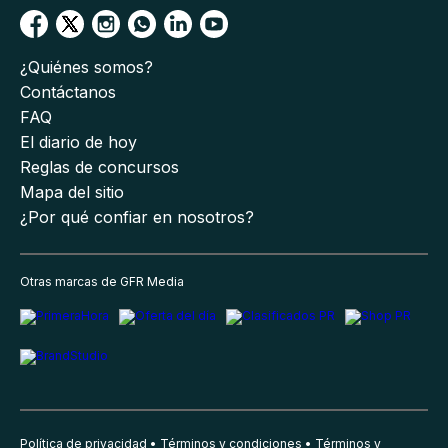
¿Quiénes somos?
Contáctanos
FAQ
El diario de hoy
Reglas de concursos
Mapa del sitio
¿Por qué confiar en nosotros?
Otras marcas de GFR Media
Política de privacidad
Términos y condiciones
Términos y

________________

Put the text read from all the rows above into a Markdown table with the columns Number and Line, numbering each line in order and leaving out blank lines. Leave the pictures out of your answer.

#### Worked solution:
| Number | Line |
|---|---|
| 1 | ¿Quiénes somos? |
| 2 | Contáctanos |
| 3 | FAQ |
| 4 | El diario de hoy |
| 5 | Reglas de concursos |
| 6 | Mapa del sitio |
| 7 | ¿Por qué confiar en nosotros? |
| 8 | Otras marcas de GFR Media |
| 9 | Política de privacidad |
| 10 | Términos y condiciones |
| 11 | Términos y |